The visual style of ``The Sacrifice'' is defined by elegant, leisurely shots -- often sustained for breathtaking periods of time with no editing and shot by a camera that's capable of subtle yet exquisitely graceful movement. All these characteristics are Tarkovsky trademarks and will be familiar to anyone who has seen his earlier films, from the epical ``Andrei Rublov'' and ``Solaris'' to ``Stalker'' and ``Nostalghia,'' his most recent films. Yet the personality of cinematographer Sven Nykvist, a longtime colleague of Ingmar Bergman, also asserts itself through a stark beauty that's more generous than the imagery in previous Tarkovsky films, except perhaps that of ``Nostalghia'' and ``The Mirror'' a few years ago.
``The Sacrifice'' may seem infuriatingly slow to viewers who insist on the flashy pictures and speedy cutting that are common in films today. Still, its pleasures are many for those who do settle into its gradual rhythm. In pure storytelling terms, the slow-motion tempo slyly sets up the audience for an amazingly action-packed climax, full of outrageous motion and excitement. More importantly, though, the picture's largo pace establishes a mood that's truly contemplative -- offering less a narrative payoff than an environment for thought and meditation. It's a bold achievement, and only Tarkovsky could (or would, I suspect) have brought it off.
In comparison with ``The Sacrifice,'' the grand-prize winner at the Cannes festival seems little more than a coffee-table movie. ``The Mission'' is as big and beautiful as, say, ``Out of Africa'' and ``Gandhi'' were -- and just as unsuccessful in living up to its subject and setting.
The heroes are two Jesuit priests -- one a former slave hunter, the other a longtime monk -- who run a South American mission in the mid-18th century. Indians use it as a refuge from slave traders, so the Portuguese government wants it abolished, and the church authorities are caving in. The monks decide to resist the shutdown, one through violence and the other through faith. Everyone gets killed, but the narrator says their memory will live on.
``The Mission'' is high-minded, and it wants us to feel high-minded, too. The dialogue has lots of biblical quotations; the soundtrack rings with ethereal music; and even the misguided European churchman can't hide his admiration for the simple harmony of Indian life.
This is all very nice, but it doesn't cover up a lot of slack moviemaking. For a picture that consists largely of people sneaking up on each other through the jungle, ``The Mission'' has an incredible shortage of tension and suspense. The characters rarely seem at one with the exotic landscapes that surround them, moreover, and the Ennio Morricone music is surprisingly sappy.

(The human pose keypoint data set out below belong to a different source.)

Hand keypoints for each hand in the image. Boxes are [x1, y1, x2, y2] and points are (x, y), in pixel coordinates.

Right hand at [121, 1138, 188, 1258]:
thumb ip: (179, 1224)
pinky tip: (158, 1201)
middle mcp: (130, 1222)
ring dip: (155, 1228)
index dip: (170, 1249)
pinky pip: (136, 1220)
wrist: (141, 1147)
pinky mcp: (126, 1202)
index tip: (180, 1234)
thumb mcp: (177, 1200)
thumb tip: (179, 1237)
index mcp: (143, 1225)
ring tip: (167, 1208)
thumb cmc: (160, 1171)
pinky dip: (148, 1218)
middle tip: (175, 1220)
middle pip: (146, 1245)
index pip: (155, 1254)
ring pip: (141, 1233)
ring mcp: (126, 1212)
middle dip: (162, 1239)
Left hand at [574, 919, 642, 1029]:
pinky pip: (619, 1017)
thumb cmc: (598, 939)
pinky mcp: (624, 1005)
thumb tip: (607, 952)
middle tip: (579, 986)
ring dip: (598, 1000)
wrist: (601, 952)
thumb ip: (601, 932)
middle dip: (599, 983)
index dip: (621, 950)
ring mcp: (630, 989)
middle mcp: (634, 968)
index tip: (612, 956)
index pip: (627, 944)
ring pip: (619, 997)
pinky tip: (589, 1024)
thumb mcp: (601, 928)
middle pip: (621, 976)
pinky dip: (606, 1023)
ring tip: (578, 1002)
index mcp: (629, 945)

As for the acting, you never know when Robert De Niro will spring one of his rare boring performances. He did it in ``The Last Tycoon'' and ``True Confessions,'' and he does it again here, hardly getting his mouth around the stilted lines he has to say. Jeremy Irons has a steady glimmer of intelligence as the senior monk, but he can't carry the whole picture.
Along with these problems, ``The Mission'' has a deeper failing at its core: a subtle racism that must be deplored even though it's surely unwitting. The screen is filled with Indians, yet not one is allowed to become a full-fledged character in the movie. They serve as mere pawns in a power struggle between white folks, and that struggle fascinates screenwriter Robert Bolt and director Roland Joff'e far more than Indian well-being, despite a printed message about Indian problems at the conclusion. This is why the deaths of the two priests are given more visual weight than the deaths of countless Indians all around them. And this is why the picture's aspiration to high-mindedness leaves me cold.